Their study, supported by U.S. National Cancer Institute grants, examined 1,835 women ages 25-64 years with pathologically confirmed, invasive breast cancer and 4,289 women aged 25-64 admitted for nonmalignant or malignant conditions.
Nadal says the study found women who had never had children and who had one case of an induced abortion raised their abortion breast cancer risk by 40 percent.
“So in plain English, women who had one induced abortion, regardless of ever having had a child, had a 40% increased risk of developing breast cancer over women the same age, with the same parity status who never had abortions, and the authors are 95% certain that there is no other explanation,” he said.
Nadal says the study further showed that for women who had a child previously, “there is a 30% increased risk of cancer” and it “may well be explained by additional stimulation of the lobules by estrogen in the aborted pregnancy, without the benefit of lactogen at the end.”
Nadal says observers of the debate about the abortion and breast cancer link should pay attention to another part of the study where the authors attempt to undermine their own results in an effort to downplay the abortion-breast cancer link.
The authors claim their own study suffers from a form of recall bias – despite their assertion that they were 95% certain that the results could not be due to chance.
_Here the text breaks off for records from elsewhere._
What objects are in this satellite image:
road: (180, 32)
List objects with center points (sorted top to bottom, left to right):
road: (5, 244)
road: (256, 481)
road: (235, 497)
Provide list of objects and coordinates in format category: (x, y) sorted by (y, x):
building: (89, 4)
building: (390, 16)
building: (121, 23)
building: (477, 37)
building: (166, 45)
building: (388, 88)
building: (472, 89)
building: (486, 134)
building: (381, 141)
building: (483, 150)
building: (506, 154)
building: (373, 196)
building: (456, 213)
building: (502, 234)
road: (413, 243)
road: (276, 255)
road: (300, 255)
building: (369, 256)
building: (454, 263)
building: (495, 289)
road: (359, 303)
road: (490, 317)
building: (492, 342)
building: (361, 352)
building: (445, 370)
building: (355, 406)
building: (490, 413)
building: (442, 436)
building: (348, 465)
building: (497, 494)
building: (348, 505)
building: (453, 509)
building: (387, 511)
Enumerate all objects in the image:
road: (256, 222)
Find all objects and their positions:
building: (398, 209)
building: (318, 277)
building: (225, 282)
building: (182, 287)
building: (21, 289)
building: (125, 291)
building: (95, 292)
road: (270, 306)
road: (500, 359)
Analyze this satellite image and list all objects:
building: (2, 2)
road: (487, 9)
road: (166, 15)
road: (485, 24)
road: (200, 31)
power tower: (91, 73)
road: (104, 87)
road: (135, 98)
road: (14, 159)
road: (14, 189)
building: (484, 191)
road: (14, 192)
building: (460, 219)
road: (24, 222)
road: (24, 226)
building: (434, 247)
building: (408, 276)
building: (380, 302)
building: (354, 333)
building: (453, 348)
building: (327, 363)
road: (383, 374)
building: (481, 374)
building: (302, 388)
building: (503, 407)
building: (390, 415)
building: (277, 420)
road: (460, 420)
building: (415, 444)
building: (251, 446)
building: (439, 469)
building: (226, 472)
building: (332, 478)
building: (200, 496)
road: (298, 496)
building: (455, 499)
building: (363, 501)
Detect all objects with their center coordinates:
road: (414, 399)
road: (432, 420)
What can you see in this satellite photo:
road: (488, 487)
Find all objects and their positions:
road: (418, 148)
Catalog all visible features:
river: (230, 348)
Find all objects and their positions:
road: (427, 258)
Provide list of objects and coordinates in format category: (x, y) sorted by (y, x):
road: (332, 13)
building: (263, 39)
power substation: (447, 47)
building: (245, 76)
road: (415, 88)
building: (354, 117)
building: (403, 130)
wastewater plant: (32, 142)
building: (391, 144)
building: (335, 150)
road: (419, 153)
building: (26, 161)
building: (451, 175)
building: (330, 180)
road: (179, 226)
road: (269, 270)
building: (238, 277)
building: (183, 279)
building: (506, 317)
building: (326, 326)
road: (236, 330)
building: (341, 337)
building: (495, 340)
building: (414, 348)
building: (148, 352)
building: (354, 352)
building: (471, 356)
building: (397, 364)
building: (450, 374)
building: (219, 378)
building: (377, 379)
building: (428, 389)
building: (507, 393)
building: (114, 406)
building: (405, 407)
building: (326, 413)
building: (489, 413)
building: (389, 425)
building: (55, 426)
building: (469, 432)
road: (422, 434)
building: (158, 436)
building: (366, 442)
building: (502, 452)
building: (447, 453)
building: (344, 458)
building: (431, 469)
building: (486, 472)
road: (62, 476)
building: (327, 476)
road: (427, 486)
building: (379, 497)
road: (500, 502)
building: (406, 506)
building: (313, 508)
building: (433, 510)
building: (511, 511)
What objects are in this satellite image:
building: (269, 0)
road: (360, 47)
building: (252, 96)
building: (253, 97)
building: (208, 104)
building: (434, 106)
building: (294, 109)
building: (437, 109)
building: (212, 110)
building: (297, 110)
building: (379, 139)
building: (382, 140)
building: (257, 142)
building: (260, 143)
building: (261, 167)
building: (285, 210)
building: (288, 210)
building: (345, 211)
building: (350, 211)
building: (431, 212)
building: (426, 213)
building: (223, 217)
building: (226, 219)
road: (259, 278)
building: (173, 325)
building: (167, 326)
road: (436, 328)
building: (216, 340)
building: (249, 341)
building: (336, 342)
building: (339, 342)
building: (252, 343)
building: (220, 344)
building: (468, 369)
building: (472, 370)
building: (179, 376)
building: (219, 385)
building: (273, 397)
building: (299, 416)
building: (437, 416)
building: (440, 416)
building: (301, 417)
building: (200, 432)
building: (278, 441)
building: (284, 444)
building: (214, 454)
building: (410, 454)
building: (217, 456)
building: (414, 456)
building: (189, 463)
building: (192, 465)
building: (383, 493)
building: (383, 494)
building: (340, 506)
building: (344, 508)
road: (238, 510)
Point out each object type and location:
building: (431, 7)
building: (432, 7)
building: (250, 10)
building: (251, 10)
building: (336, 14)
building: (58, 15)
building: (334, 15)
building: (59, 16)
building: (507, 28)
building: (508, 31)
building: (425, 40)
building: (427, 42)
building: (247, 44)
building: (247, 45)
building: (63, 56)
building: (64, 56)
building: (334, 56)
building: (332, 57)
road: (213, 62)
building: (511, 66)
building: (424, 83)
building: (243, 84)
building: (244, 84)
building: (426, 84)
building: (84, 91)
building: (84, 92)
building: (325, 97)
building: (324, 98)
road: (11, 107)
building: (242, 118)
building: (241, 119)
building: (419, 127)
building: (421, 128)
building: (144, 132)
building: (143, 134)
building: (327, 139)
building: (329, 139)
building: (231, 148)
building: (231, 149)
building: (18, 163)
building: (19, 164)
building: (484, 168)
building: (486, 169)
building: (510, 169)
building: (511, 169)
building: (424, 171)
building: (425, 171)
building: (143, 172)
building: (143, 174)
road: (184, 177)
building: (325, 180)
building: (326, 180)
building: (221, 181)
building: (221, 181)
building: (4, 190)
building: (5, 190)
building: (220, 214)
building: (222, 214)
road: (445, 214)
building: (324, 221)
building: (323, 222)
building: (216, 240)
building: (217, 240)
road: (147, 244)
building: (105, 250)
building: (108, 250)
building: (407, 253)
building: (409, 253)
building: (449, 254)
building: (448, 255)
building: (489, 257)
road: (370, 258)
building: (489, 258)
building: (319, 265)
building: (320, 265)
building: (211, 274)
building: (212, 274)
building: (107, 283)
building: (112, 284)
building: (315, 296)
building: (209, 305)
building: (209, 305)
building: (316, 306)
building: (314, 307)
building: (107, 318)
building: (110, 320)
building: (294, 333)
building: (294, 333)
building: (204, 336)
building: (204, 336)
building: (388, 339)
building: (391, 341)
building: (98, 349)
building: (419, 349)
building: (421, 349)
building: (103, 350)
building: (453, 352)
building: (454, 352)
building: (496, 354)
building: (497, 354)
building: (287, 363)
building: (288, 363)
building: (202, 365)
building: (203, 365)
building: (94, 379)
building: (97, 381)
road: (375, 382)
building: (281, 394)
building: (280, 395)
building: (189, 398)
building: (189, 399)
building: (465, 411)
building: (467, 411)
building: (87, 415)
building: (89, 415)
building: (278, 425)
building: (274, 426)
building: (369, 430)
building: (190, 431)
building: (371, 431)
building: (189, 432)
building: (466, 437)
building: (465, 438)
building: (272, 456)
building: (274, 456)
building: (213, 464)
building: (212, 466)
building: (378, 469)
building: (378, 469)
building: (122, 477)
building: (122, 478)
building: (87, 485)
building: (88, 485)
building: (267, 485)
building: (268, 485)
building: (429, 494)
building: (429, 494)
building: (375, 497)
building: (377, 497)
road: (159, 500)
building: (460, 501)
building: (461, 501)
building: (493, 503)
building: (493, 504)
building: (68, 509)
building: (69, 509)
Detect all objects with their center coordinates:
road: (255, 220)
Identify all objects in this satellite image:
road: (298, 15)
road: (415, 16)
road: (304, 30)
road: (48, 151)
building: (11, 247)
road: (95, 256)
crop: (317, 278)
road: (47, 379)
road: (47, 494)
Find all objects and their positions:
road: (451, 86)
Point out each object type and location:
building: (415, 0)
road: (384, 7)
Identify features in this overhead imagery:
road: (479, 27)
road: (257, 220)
The authors believe women with breast cancer are less likely to hide their abortion from the health questioners compiling the data than women without breast cancer.
“They offer no proof of this phenomenon other than the same assertions made by other breast cancer researchers with similar data. In other words, the phenomenon is a baseless assertion reverberating in the pro-abortion echo chamber,” Nadal writes.
“Are we really to believe that breast cancer brings women closer to telling the truth of their previous abortions? Why the acuity of memory in a breast cancer patient vs. the control patients? The abortion question was just one in a long, detailed history taken during the study,” Nadal continues. “There is no rational basis for believing that women with breast cancer are more apt to recall and report an abortion than any other women.”
Despite that, the authors conclude in their study: “The small elevations in risk observed in the present study and in previous studies are compatible with what would be expected if there were differential underreporting by cases and controls.”
Nadal says that doesn’t pass the scientific straight face test.
“If I had pulled that crap during my dissertation defense, my committee would have laughed me out of the room,” he said.
However, as Nadal blogs about the abortion-breast cancer studies, he says this is a recurring theme.
“But, as we shall see over and over on a daily basis for months to come, this is what happens when ideology (and not physiology) becomes the prism through which data are filtered,” he says.